Major issues include:
- The area is susceptible to drought and needs drought planning. Surface flows provide a little less than half of supplies.
- The development of the 24,000 acre-feet/year safe yield of Ute Reservoir represents the best source of a renewable municipal supply, for a number of communities in Eastern New Mexico. The costs will be on the order of $300 million. Federal support may cover 50 percent to 65 percent of costs, though hopes remain for a greater federal cost share. Without development of this renewable water source, the viability of those Eastern New Mexico communities and economies is in doubt.
- Surface-water supplies above Conchas Dam are fully appropriated, and finding additional water supplies for growing populations along the eastern slopes of the Sangre de Cristo Mountains will be difficult.
- Use of the High Plains, Ogallala, and other aquifers are extensive. Water tables in those aquifers are dropping rapidly, especially in the eastern portion of the region along the Texas-New Mexico border where unrestricted groundwater pumping in Texas is depleting the aquifer. Conservation, improved irrigation techniques, development of the Ute Reservoir 24,000 acre-feet safe yield, low water use and dry-farmed crops may be necessary if current regional populations and economies are to be sustained in the future.

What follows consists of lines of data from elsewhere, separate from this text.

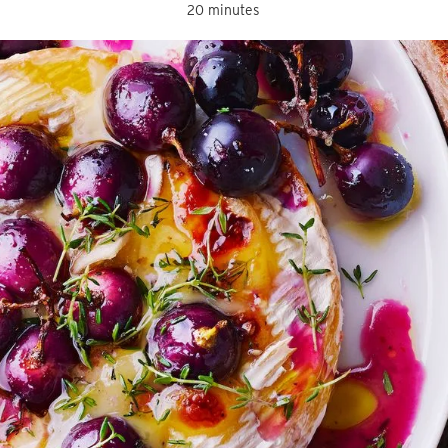
20 minutes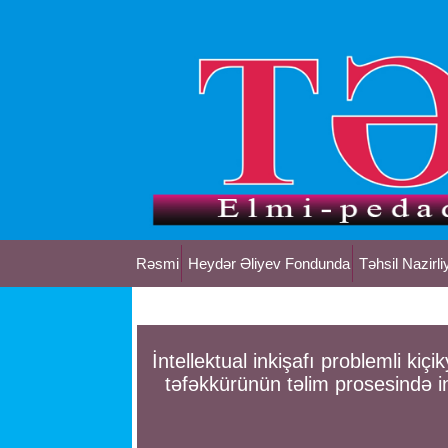
Rəsmi
Heydər Əliyev Fondunda
Təhsil Nazirli
İntellektual inkişafı problemli kiçi
təfəkkürünün təlim prosesində in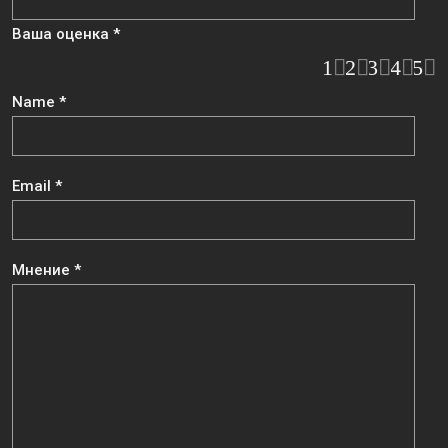
Ваша оценка
*
1
2
3
4
5
Name
*
Email
*
Мнение
*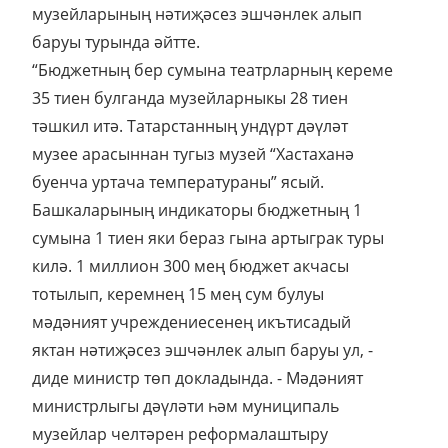
музейларының нәтиҗәсез эшчәнлек алып
баруы турында әйтте.
“Бюджетның бер сумына театрларның кереме
35 тиен булганда музейларныкы 28 тиен
тәшкил итә. Татарстанның ундүрт дәүләт
музее арасыннан тугыз музей “Хастаханә
буенча уртача температураны” ясый.
Башкаларының индикаторы бюджетның 1
сумына 1 тиен яки бераз гына артыграк туры
килә. 1 миллион 300 мең бюджет акчасы
тотылып, керемнең 15 мең сум булуы
мәдәният учреждениесенең икътисадый
яктан нәтиҗәсез эшчәнлек алып баруы ул, -
диде министр төп докладында. - Мәдәният
министрлыгы дәүләти һәм муниципаль
музейлар челтәрен реформалаштыру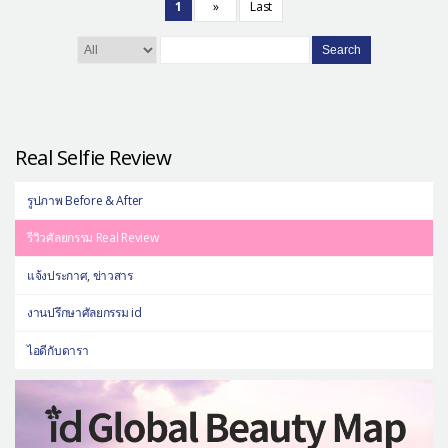
1
»
Last
Search
Real Selfie Review
รูปภาพ Before & After
รีวิวศัลยกรรม Real Review
แจ้งประกาศ, ข่าวสาร
งานปรึกษาศัลยกรรม id
ไอดีกับดารา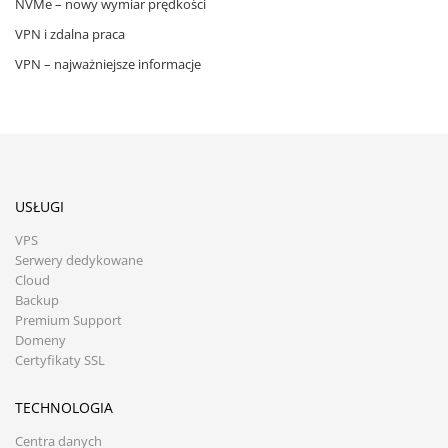
NVMe – nowy wymiar prędkości
VPN i zdalna praca
VPN – najważniejsze informacje
USŁUGI
VPS
Serwery dedykowane
Cloud
Backup
Premium Support
Domeny
Certyfikaty SSL
TECHNOLOGIA
Centra danych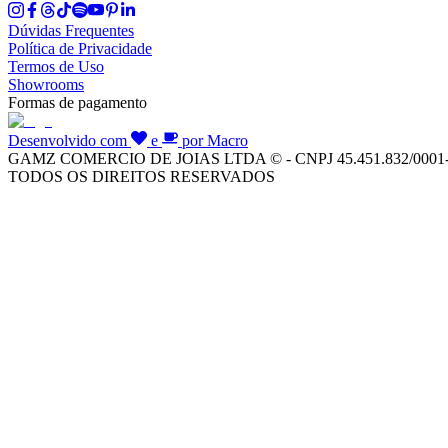
Dúvidas Frequentes
Política de Privacidade
Termos de Uso
Showrooms
Formas de pagamento
Desenvolvido com
e
por Macro
GAMZ COMERCIO DE JOIAS LTDA © - CNPJ 45.451.832/0001
TODOS OS DIREITOS RESERVADOS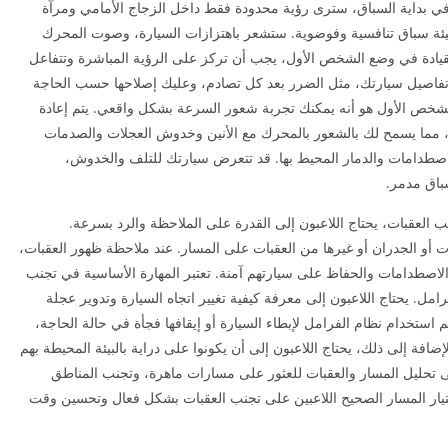
Demo مهكرة اخر اصدار في بداية السباق، سترى رؤية محدودة فقط داخل الزجاج الأمامي ومرآة
في بيئة سباق تنافسية وفوضوية. ستشعر باهتزازات السيارة، وصوت المحرك
قيادة في وضع الشخص الأول، يجب أن تركز على الرؤية المباشرة وتتفاعل
فاصيل سيارتك، مثل الضرر بعد كل تصادم، وعليك إصلاحها حسب الحاجة
لشخص الأول هو أنه يمكنك تجربة شعور السرعة بشكل واقعي. يتم إعادة
ع، مما يسمح لك بالشعور بالمحرك مع الأنين وخدوش العجلات والصدمات
 الاصطدامات والدمار المحيط بها. قد تتعرض سيارتك للتلف والخدوش،
اق مدمر.
ب العقبات، يحتاج اللاعبون إلى القدرة على الملاحظة والرد بسرعة.
ات أو الجدران أو غيرها من العقبات على المسار. عند ملاحظة ظهور العقبات،
 الاصطدامات والحفاظ على سيارتهم آمنة. تعتبر المهارة الأساسية في تجنب
رامل. يحتاج اللاعبون إلى معرفة كيفية تغيير اتجاه السيارة وتدوير عجلة
 استخدام نظام الفرامل لإبطاء السيارة أو إيقافها فجأة في حالة الحاجة،
افة إلى ذلك، يحتاج اللاعبون إلى أن يكونوا على دراية بالبيئة المحيطة بهم
لى تحليل المسار والعقبات للعثور على مسارات ماهرة، وتجنب المناطق
تيار المسار الصحيح اللاعبين على تجنب العقبات بشكل فعال وتحسين وقت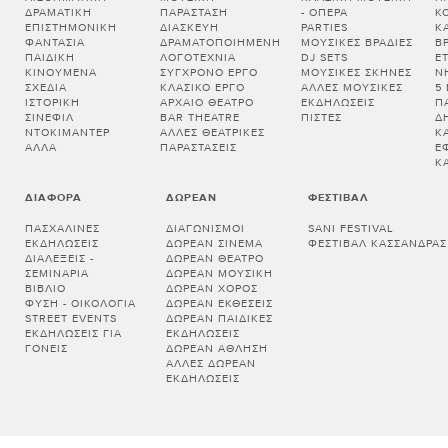
ΔΡΑΜΑΤΙΚΉ
ΠΑΡΆΣΤΑΣΗ
- ΌΠΕΡΑ
Κ
ΕΠΙΣΤΗΜΟΝΙΚΉ
ΔΙΑΣΚΕΥΉ
PARTIES
Κ
ΦΑΝΤΑΣΊΑ
ΔΡΑΜΑΤΟΠΟΙΗΜΈΝΗ
ΜΟΥΣΙΚΈΣ ΒΡΑΔΙΈΣ
Β
ΠΑΙΔΙΚΉ
ΛΟΓΟΤΕΧΝΊΑ
DJ SETS
Ε
ΚΙΝΟΎΜΕΝΑ
ΣΎΓΧΡΟΝΟ ΈΡΓΟ
ΜΟΥΣΙΚΈΣ ΣΚΗΝΈΣ
Ν
ΣΧΈΔΙΑ
ΚΛΑΣΙΚΌ ΈΡΓΟ
ΆΛΛΕΣ ΜΟΥΣΙΚΈΣ
5
ΙΣΤΟΡΙΚΉ
ΑΡΧΑΊΟ ΘΈΑΤΡΟ
ΕΚΔΗΛΏΣΕΙΣ
Π
ΣΙΝΕΦΊΛ
BAR THEATRE
ΠΊΣΤΕΣ
Δ
ΝΤΟΚΙΜΑΝΤΈΡ
ΆΛΛΕΣ ΘΕΑΤΡΙΚΈΣ
Κ
ΆΛΛΑ
ΠΑΡΑΣΤΆΣΕΙΣ
Έ
Κ
ΔΙΆΦΟΡΑ
ΔΩΡΕΆΝ
ΦΕΣΤΙΒΆΛ
ΠΑΣΧΑΛΙΝΈΣ
ΔΙΑΓΩΝΙΣΜΟΊ
SANI FESTIVAL
ΕΚΔΗΛΏΣΕΙΣ
ΔΩΡΕΆΝ ΣΙΝΕΜΆ
ΦΕΣΤΙΒΆΛ ΚΑΣΣΆΝΔΡΑΣ
ΔΙΑΛΕΞΕΙΣ -
ΔΩΡΕΆΝ ΘΈΑΤΡΟ
ΣΕΜΙΝΑΡΙΑ
ΔΩΡΕΆΝ ΜΟΥΣΙΚΉ
ΒΙΒΛΊΟ
ΔΩΡΕΆΝ ΧΟΡΌΣ
ΦΎΣΗ - ΟΙΚΟΛΟΓΊΑ
ΔΩΡΕΆΝ ΕΚΘΈΣΕΙΣ
STREET EVENTS
ΔΩΡΕΆΝ ΠΑΙΔΙΚΈΣ
ΕΚΔΗΛΏΣΕΙΣ ΓΙΑ
ΕΚΔΗΛΏΣΕΙΣ
ΓΟΝΕΊΣ
ΔΩΡΕΆΝ ΆΘΛΗΣΗ
ΆΛΛΕΣ ΔΩΡΕΆΝ
ΕΚΔΗΛΏΣΕΙΣ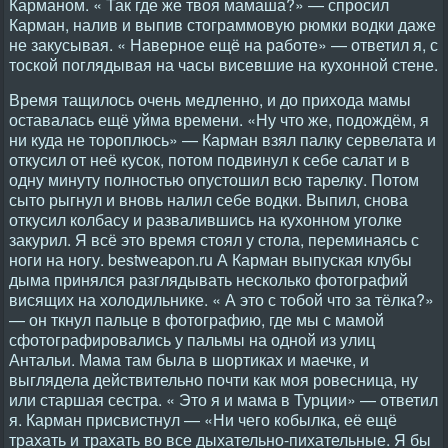
Карманом. « Так где же твоя мамаша?» — спросил
Карман, налив и выпив стограммовую рюмки водки даже
не закусывая. « Наверное ещё на работе» — ответил я, с
тоской поглядывая на часы висевшие на кухонной стене.
Время тащилось очень медленно, и до прихода мамы
оставалась ещё уйма времени. «Ну что же, подождём, я
ни куда не тороплюсь» — Карман взял палку сервелата и
откусил от неё кусок, потом подвинул к себе салат и в
одну минуту полностью опустошил всю тарелку. Потом
сыто рыгнул и вновь налил себе водки. Выпил, снова
откусил колбасу и развалившись на кухонном уголке
закурил. Я всё это время стоял у стола, переминаясь с
ноги на ногу. bеstwеаpоn.ru А Карман выпуская клубы
дыма принялся разглядывать несколько фотографий
висящих на холодильнике. « А это с тобой что за тёлка?»
— он ткнул пальце в фотографию, где мы с мамой
сфотографировались у пальмы на одной из улиц
Антальи. Мама там была в шортиках и маечке, и
выглядела действительно почти как моя ровесница, ну
или старшая сестра. « Это я и мама в Турции» — ответил
я. Карман присвистнул — «Ни чего кобылка, её ещё
трахать и трахать во все дыхательно-пихательные. Я бы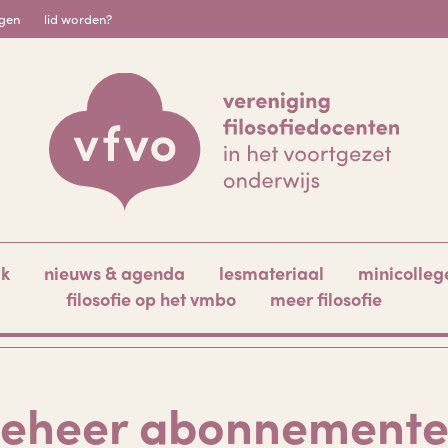
igen
lid worden?
ak
nieuws & agenda
lesmateriaal
minicolleg
filosofie op het vmbo
meer filosofie
eheer abonnement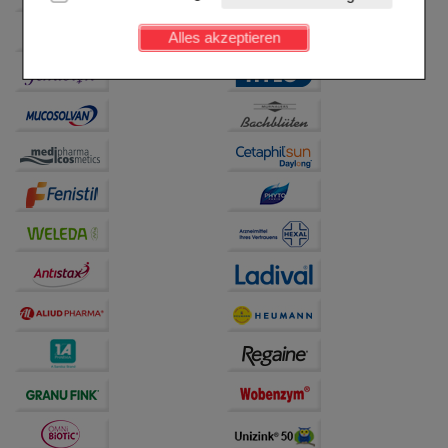
Kundenkonto), weshalb auf diese nicht verzichtet
werden kann.
Alles akzeptieren
Komfort:
Diese Cookies werden genutzt um das
Einkaufserlebnis noch ansprechender zu gestalten,
beispielsweise für die Wiedererkennung des
Besuchers oder unsere Seite an bevorzugte
Verhaltensweisen (z.B. Spracheinstellung)
anzupassen. Komfort-Cookies ermöglichen es uns
auch auf Ihre Bedürfnisse zugeschrittene Inhalte
anzuzeigen und unser Partnerprogramm zu
betreiben.
Statistik & Tracking:
Hierüber lassen sich
Informationen über die Art und Weise der Nutzung
unserer Website sammeln, mit deren Hilfe wir unsere
Website weiter für Sie optimieren können, den Inhalt
auf unserer Website aber auch die Werbung auf
Drittseiten möglichst relevant für Sie zu gestalten.
Bitte beachten Sie, dass Daten hierfür teilweise an
Dritte wie z.B. Google oder soziale Medien
übertragen werden.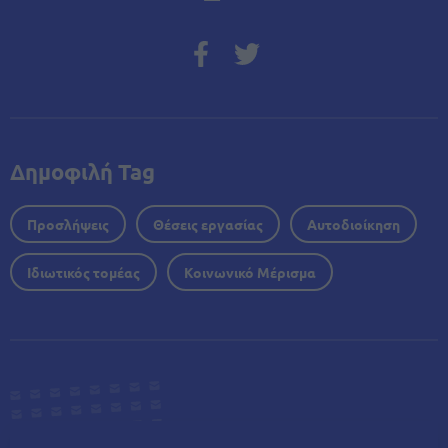
Δημοφιλή Tag
Προσλήψεις
Θέσεις εργασίας
Αυτοδιοίκηση
Ιδιωτικός τομέας
Κοινωνικό Μέρισμα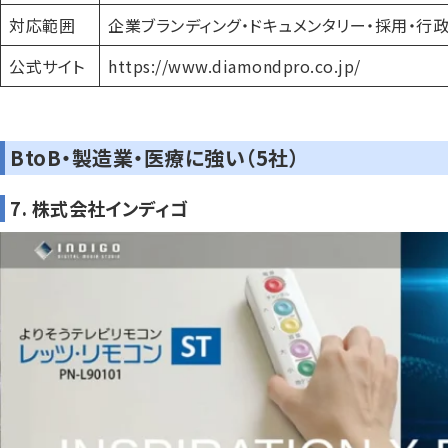
対応範囲
企業ブランディング・ドキュメンタリー・採用・行
公式サイト
https://www.diamondpro.co.jp/
BtoB・製造業・医療に強い（5社）
7. 株式会社インディゴ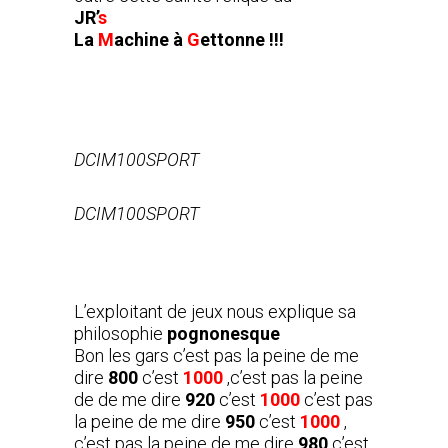
JR’
s
La
M
achine à
G
ettonne !!!
DCIM100SPORT
DCIM100SPORT
L’exploitant de jeux nous explique sa
philosophie
pognonesque
Bon les gars c’est pas la peine de me
dire
800
c’est
1000
,c’est pas la peine
de de me dire
920
c’est
1000
c’est pas
la peine de me dire
950
c’est
1000
,
c’est pas la peine de me dire
980
c’est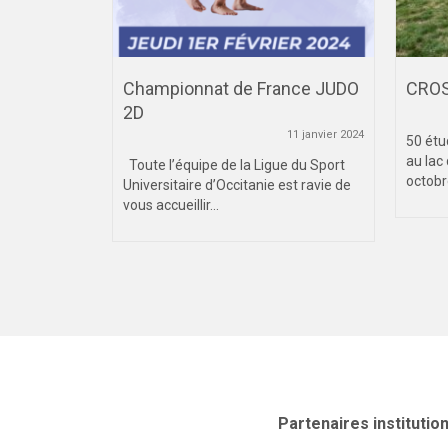
lo
Championnat de France JUDO
CROS
n entrée à
2D
11 janvier 2024
50 étu
26 mars 2024
au lac 
Toute l’équipe de la Ligue du Sport
octobre
Universitaire d’Occitanie est ravie de
024
vous accueillir...
de Water-
Partenaires institutio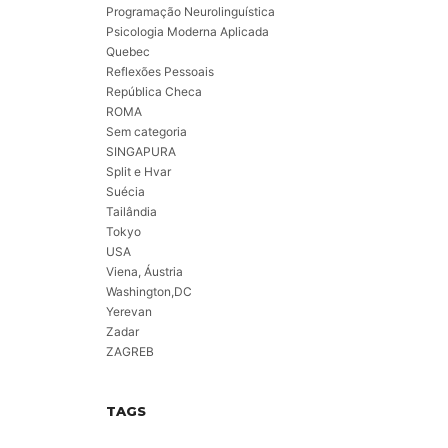
Programação Neurolinguística
Psicologia Moderna Aplicada
Quebec
Reflexões Pessoais
República Checa
ROMA
Sem categoria
SINGAPURA
Split e Hvar
Suécia
Tailândia
Tokyo
USA
Viena, Áustria
Washington,DC
Yerevan
Zadar
ZAGREB
TAGS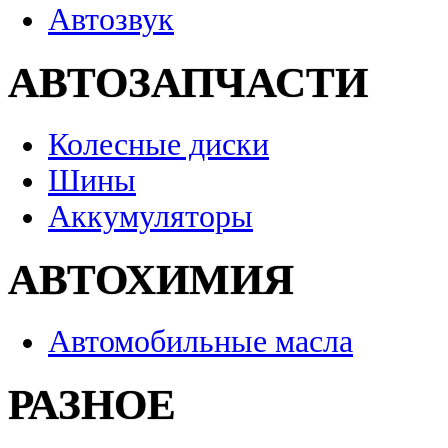
Автозвук
АВТОЗАПЧАСТИ
Колесные диски
Шины
Аккумуляторы
АВТОХИМИЯ
Автомобильные масла
РАЗНОЕ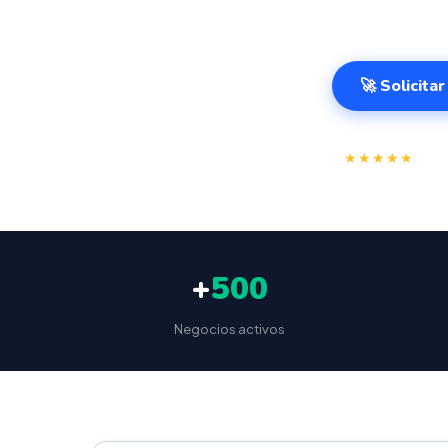
499€.
🚀 Solicita
⭐
★★★★★
4.9/
+
500
Negocios activos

- The reach of the Canadian River from Logan, New Mexico, to just below Ute Reservoir has been removed from the designated critical habitat for the endangered Arkansas River Shiner. The designation of critical habitat would have had the potential to negatively affect agriculture and development of the Ute Reservoir supply. The Management Plan accepted by the US Fish and Wildlife Service in lieu of critical habitat designation relies in large part on the favorable fish surveys and ongoing monitoring funded and executed by the Interstate Stream Commission.